:: AVAILABLE DATA ::
::::::

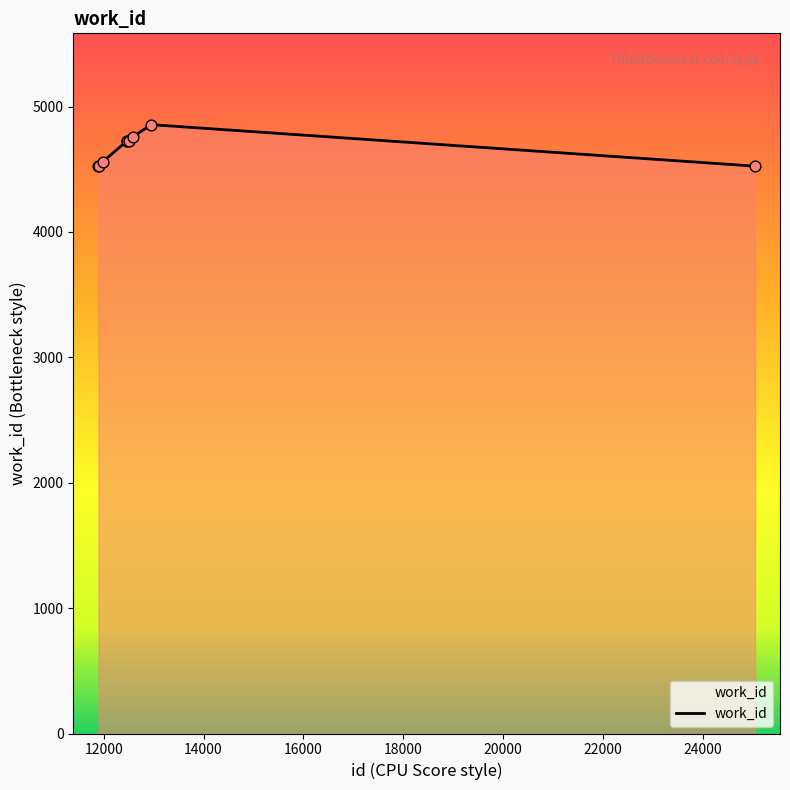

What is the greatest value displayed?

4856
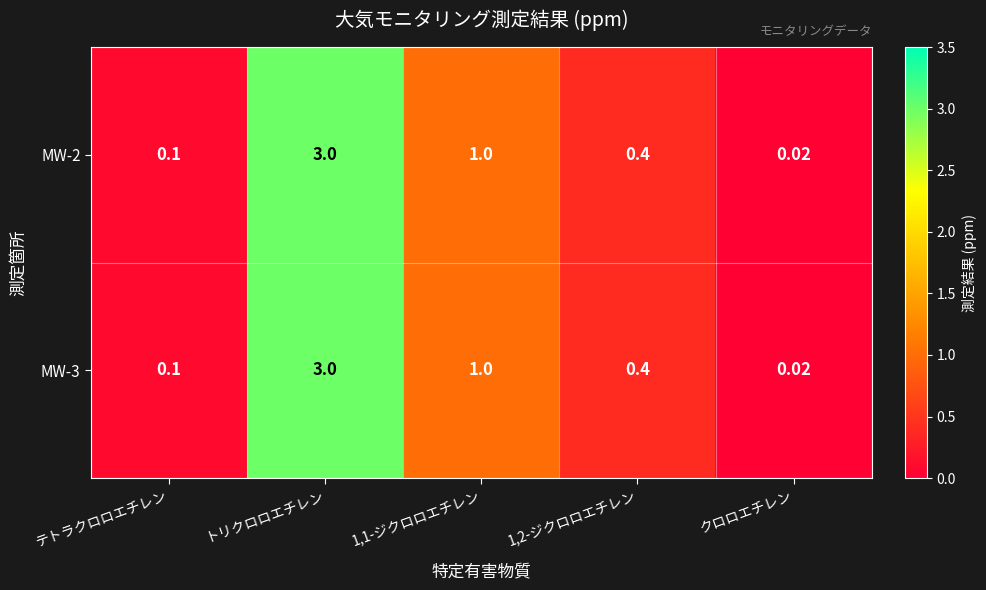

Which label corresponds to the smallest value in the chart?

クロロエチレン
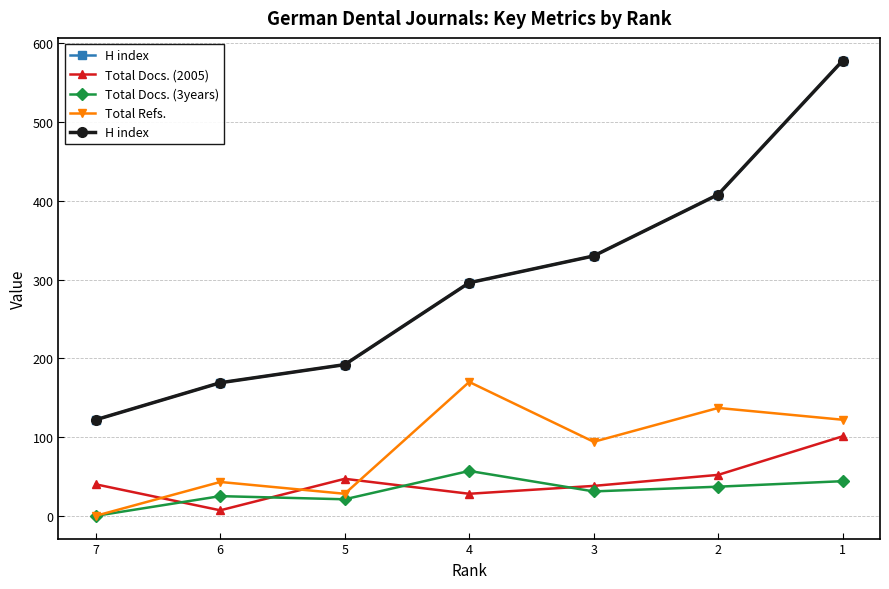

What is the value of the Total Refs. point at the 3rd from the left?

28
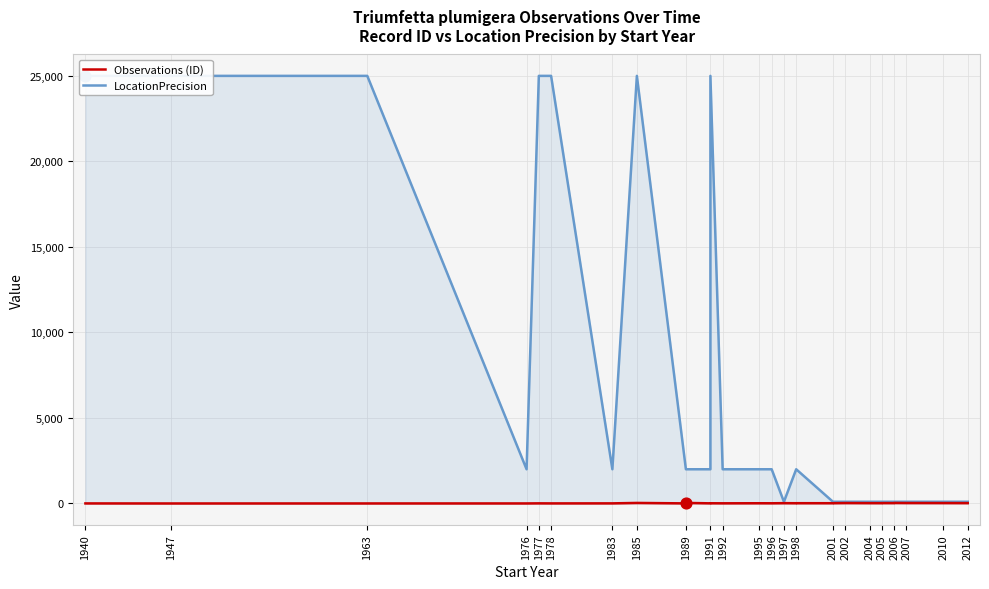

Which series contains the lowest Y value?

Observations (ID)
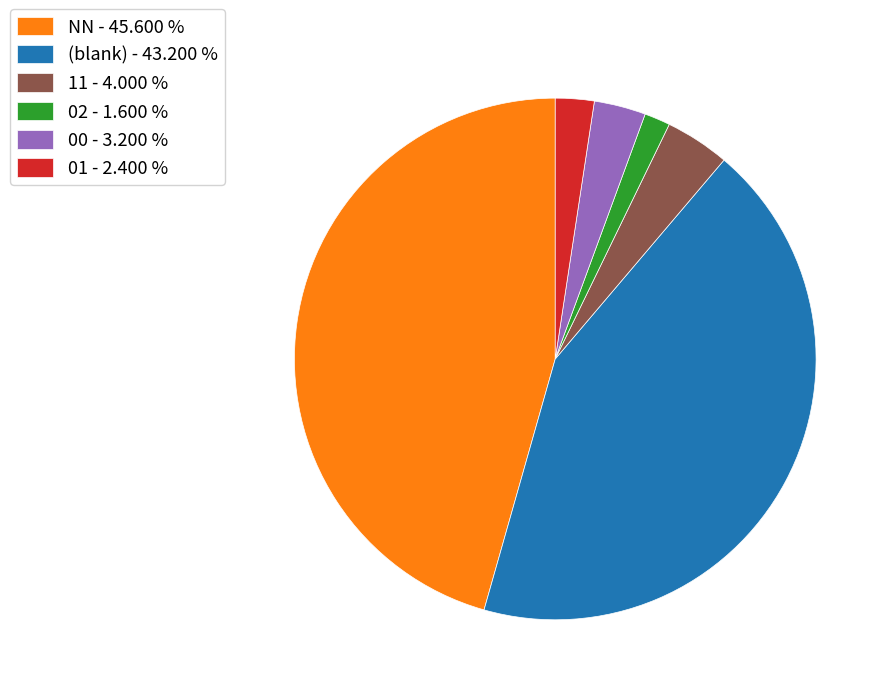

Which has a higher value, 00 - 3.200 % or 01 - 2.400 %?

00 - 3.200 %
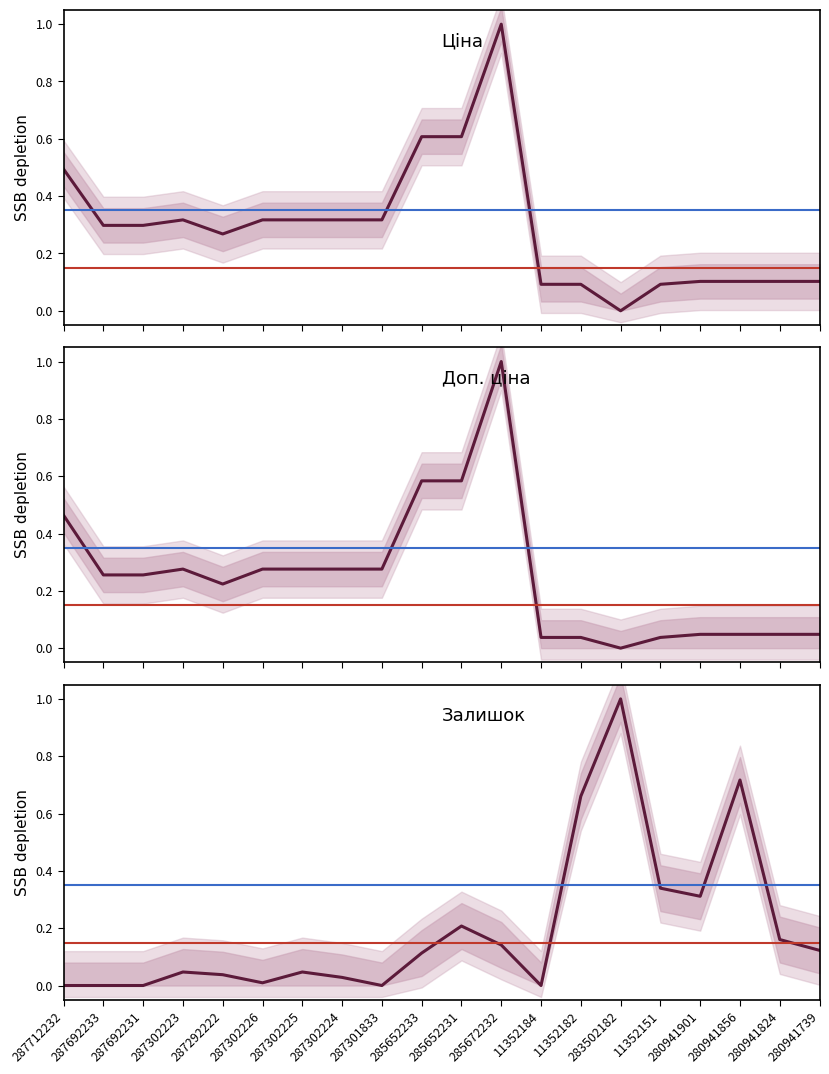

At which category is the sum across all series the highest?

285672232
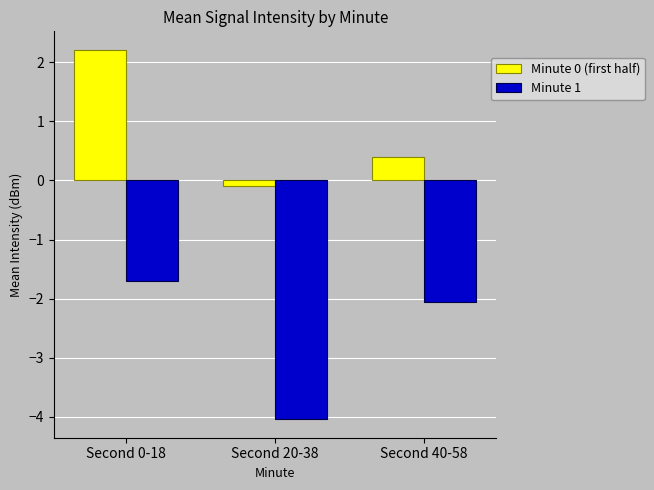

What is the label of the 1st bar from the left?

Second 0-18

::::::

:: WHAT YOU SHOULD DO ::
Return each line of the records above that contains the word "left".

:: WRITTEN ANSWER ::
What is the value of the Total Refs. point at the 3rd from the left?
What is the label of the 1st bar from the left?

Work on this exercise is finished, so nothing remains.